WRITTEN TASK -
Extract each of the lines below and reproduce them verbatim, preserving their order.

DATA SECTION -
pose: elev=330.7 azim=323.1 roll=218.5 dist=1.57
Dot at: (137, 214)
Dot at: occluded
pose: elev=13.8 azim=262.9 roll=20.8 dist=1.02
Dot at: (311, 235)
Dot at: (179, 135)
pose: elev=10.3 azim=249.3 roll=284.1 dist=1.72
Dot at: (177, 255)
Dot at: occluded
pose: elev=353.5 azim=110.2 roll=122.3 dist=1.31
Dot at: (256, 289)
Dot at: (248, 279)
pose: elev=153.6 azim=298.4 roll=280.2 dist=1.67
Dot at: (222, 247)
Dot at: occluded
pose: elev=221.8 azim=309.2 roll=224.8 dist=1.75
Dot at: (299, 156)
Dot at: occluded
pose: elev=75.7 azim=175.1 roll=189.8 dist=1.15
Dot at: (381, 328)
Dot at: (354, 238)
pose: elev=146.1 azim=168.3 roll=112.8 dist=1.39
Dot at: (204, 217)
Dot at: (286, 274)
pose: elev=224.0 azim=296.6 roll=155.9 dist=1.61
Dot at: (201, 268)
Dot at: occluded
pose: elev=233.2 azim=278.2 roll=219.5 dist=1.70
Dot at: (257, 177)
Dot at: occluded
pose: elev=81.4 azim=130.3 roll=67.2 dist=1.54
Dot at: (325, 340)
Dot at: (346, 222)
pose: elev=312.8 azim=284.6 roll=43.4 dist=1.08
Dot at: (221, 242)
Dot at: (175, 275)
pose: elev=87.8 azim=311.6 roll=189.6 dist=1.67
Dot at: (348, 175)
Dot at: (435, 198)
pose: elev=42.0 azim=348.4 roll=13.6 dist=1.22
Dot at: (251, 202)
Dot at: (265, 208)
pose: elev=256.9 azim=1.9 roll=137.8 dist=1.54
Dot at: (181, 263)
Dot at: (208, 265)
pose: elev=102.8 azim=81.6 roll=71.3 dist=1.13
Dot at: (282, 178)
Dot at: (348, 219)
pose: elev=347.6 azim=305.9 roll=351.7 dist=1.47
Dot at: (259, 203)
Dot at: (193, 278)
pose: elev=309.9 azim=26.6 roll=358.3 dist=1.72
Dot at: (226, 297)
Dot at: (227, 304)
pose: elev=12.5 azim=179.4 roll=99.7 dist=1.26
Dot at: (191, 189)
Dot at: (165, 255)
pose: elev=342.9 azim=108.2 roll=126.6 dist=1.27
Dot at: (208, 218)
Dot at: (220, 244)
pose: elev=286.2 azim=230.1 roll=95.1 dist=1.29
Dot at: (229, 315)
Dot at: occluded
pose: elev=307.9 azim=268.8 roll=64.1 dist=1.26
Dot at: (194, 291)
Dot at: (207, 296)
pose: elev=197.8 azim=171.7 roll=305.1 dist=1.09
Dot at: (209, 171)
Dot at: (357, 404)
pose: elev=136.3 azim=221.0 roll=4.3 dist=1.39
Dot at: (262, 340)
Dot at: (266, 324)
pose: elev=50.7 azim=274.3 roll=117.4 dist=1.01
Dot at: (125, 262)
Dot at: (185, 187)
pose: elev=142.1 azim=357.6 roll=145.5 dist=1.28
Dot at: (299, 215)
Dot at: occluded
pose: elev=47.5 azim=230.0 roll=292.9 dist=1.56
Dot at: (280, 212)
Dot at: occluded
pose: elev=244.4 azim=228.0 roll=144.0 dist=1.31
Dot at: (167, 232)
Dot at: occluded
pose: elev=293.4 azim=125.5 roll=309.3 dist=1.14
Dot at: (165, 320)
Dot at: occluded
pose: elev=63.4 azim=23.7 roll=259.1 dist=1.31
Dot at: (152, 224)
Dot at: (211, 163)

SOLVED EXERCISE -
pose: elev=330.7 azim=323.1 roll=218.5 dist=1.57
Dot at: (137, 214)
Dot at: occluded
pose: elev=13.8 azim=262.9 roll=20.8 dist=1.02
Dot at: (311, 235)
Dot at: (179, 135)
pose: elev=10.3 azim=249.3 roll=284.1 dist=1.72
Dot at: (177, 255)
Dot at: occluded
pose: elev=353.5 azim=110.2 roll=122.3 dist=1.31
Dot at: (256, 289)
Dot at: (248, 279)
pose: elev=153.6 azim=298.4 roll=280.2 dist=1.67
Dot at: (222, 247)
Dot at: occluded
pose: elev=221.8 azim=309.2 roll=224.8 dist=1.75
Dot at: (299, 156)
Dot at: occluded
pose: elev=75.7 azim=175.1 roll=189.8 dist=1.15
Dot at: (381, 328)
Dot at: (354, 238)
pose: elev=146.1 azim=168.3 roll=112.8 dist=1.39
Dot at: (204, 217)
Dot at: (286, 274)
pose: elev=224.0 azim=296.6 roll=155.9 dist=1.61
Dot at: (201, 268)
Dot at: occluded
pose: elev=233.2 azim=278.2 roll=219.5 dist=1.70
Dot at: (257, 177)
Dot at: occluded
pose: elev=81.4 azim=130.3 roll=67.2 dist=1.54
Dot at: (325, 340)
Dot at: (346, 222)
pose: elev=312.8 azim=284.6 roll=43.4 dist=1.08
Dot at: (221, 242)
Dot at: (175, 275)
pose: elev=87.8 azim=311.6 roll=189.6 dist=1.67
Dot at: (348, 175)
Dot at: (435, 198)
pose: elev=42.0 azim=348.4 roll=13.6 dist=1.22
Dot at: (251, 202)
Dot at: (265, 208)
pose: elev=256.9 azim=1.9 roll=137.8 dist=1.54
Dot at: (181, 263)
Dot at: (208, 265)
pose: elev=102.8 azim=81.6 roll=71.3 dist=1.13
Dot at: (282, 178)
Dot at: (348, 219)
pose: elev=347.6 azim=305.9 roll=351.7 dist=1.47
Dot at: (259, 203)
Dot at: (193, 278)
pose: elev=309.9 azim=26.6 roll=358.3 dist=1.72
Dot at: (226, 297)
Dot at: (227, 304)
pose: elev=12.5 azim=179.4 roll=99.7 dist=1.26
Dot at: (191, 189)
Dot at: (165, 255)
pose: elev=342.9 azim=108.2 roll=126.6 dist=1.27
Dot at: (208, 218)
Dot at: (220, 244)
pose: elev=286.2 azim=230.1 roll=95.1 dist=1.29
Dot at: (229, 315)
Dot at: occluded
pose: elev=307.9 azim=268.8 roll=64.1 dist=1.26
Dot at: (194, 291)
Dot at: (207, 296)
pose: elev=197.8 azim=171.7 roll=305.1 dist=1.09
Dot at: (209, 171)
Dot at: (357, 404)
pose: elev=136.3 azim=221.0 roll=4.3 dist=1.39
Dot at: (262, 340)
Dot at: (266, 324)
pose: elev=50.7 azim=274.3 roll=117.4 dist=1.01
Dot at: (125, 262)
Dot at: (185, 187)
pose: elev=142.1 azim=357.6 roll=145.5 dist=1.28
Dot at: (299, 215)
Dot at: occluded
pose: elev=47.5 azim=230.0 roll=292.9 dist=1.56
Dot at: (280, 212)
Dot at: occluded
pose: elev=244.4 azim=228.0 roll=144.0 dist=1.31
Dot at: (167, 232)
Dot at: occluded
pose: elev=293.4 azim=125.5 roll=309.3 dist=1.14
Dot at: (165, 320)
Dot at: occluded
pose: elev=63.4 azim=23.7 roll=259.1 dist=1.31
Dot at: (152, 224)
Dot at: (211, 163)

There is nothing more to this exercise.